How should I attempt this question?
Find
$$\lim_{x\to0}\frac{\cos x -1}{x^2}$$
Here are my steps. Doesn't feels correct.
$$\lim_{x\to0}\frac{\cos x -1}{x^2}=\lim_{x\to0}\frac{\cos x -1}{x}*\lim_{x\to0}\frac{1}{x}=0*\lim_{x\to0}\frac{1}{x}=0$$
How should I attempt this question?
Find
$$\lim_{x\to0}\frac{\cos x -1}{x^2}$$
Here are my steps. Doesn't feels correct.
$$\lim_{x\to0}\frac{\cos x -1}{x^2}=\lim_{x\to0}\frac{\cos x -1}{x}*\lim_{x\to0}\frac{1}{x}=0*\lim_{x\to0}\frac{1}{x}=0$$
$$\lim_{x \to a} (f(x) g(x)) = \lim_{x \to a} f(x) \lim_{x \to a} g(x)$$ only when $-\infty < \lim_{x \to a} f(x), \lim_{x \to a} g(x) < \infty$.
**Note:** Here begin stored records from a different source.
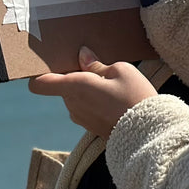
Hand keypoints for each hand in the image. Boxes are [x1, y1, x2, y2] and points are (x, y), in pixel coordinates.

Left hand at [28, 47, 157, 137]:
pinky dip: (94, 100)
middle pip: (62, 85)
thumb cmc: (135, 97)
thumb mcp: (121, 70)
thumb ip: (96, 64)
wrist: (149, 132)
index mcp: (74, 87)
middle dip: (75, 75)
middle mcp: (72, 104)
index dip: (40, 72)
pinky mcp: (90, 126)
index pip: (40, 83)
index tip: (52, 63)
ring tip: (111, 85)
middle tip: (98, 67)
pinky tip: (114, 99)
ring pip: (75, 96)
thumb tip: (82, 56)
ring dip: (86, 89)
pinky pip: (85, 107)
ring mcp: (80, 117)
A better way is to write the Taylor series of $\cos(x)$ as $1 - \dfrac{x^2}2 + \mathcal{O}(x^4)$. This gives us that $$\dfrac{\cos(x) - 1}{x^2} = -\dfrac12 + \mathcal{O}(x^2)$$ Hence, $$\lim_{x \to 0}\dfrac{\cos(x) - 1}{x^2} =\lim_{x \to 0}\left( -\dfrac12 + \mathcal{O}(x^2) \right) = -\dfrac12 + \lim_{x \to 0} \mathcal{O}(x^2) = -\dfrac12$$
$$\lim_{x\to0}\frac{\cos x -1}{x^2}=\lim_{x\to0}\frac{(\cos x -1)(\cos x+1)}{x^2(\cos x+1)}$$ $$=\lim_{x\to0}\frac{\cos^2 x -1}{x^2(\cos x+1)}$$ $$=-\lim_{x\to0}\frac{\sin^2x}{x^2}\lim_{x\to0}\frac{1}{(\cos x+1)}$$ $$=-\lim_{x\to0}\left(\frac{\sin x}{x}\right)^2\lim_{x\to0}\frac{1}{(\cos x+1)}$$ $$=-\frac{1}{2}$$
$$\lim_{x\to0}\frac{\cos x -1}{x^2}=-\lim_{x\to0}\frac{2\sin^2\frac x 2}{x^2}=-\frac 12 \lim_{x\to0}\left(\frac{\sin\frac x 2}{\frac x 2}\right)^2$$
$$=-\frac 12 \left(\lim_{x\to0}\frac{\sin\frac x 2}{\frac x 2}\right)^2=-\frac 1 2$$
For clarity, we may put $x=2y, x\to0 \implies y=\frac x 2 \to0$
$$=-\frac 12 \left(\lim_{x\to0}\frac{\sin\frac x 2}{\frac x 2}\right)^2=-\frac 12 \left(\lim_{y\to0}\frac{\sin y}{y}\right)^2=-\frac 12 $$
There are several mistakes in your computation, but luckily this is a very instructive counter-example! In your first step, you apply the product formula for a limit. But you can only do this when both of the factors have a limit that exists. In your case, $$ \lim_{x\to 0} \frac{1}{x} $$ does not exist (it tends to $+ \infty$), and so you can't split the limit over the product.
The second mistake you make is in trying to evaluate something of the form $0 \times \infty$. There's no way to do this: what rule do you apply - zero times anything is zero, or infinity times anything is infinity? The answer is neither, and there are examples where you have expressions of the form $0 \times \infty$ that can take any real value, or $\pm \infty$.
Other answers will give you an indication of some ways to evaluate this correctly, but given your original question, I thought I would offer some commentary on your solution.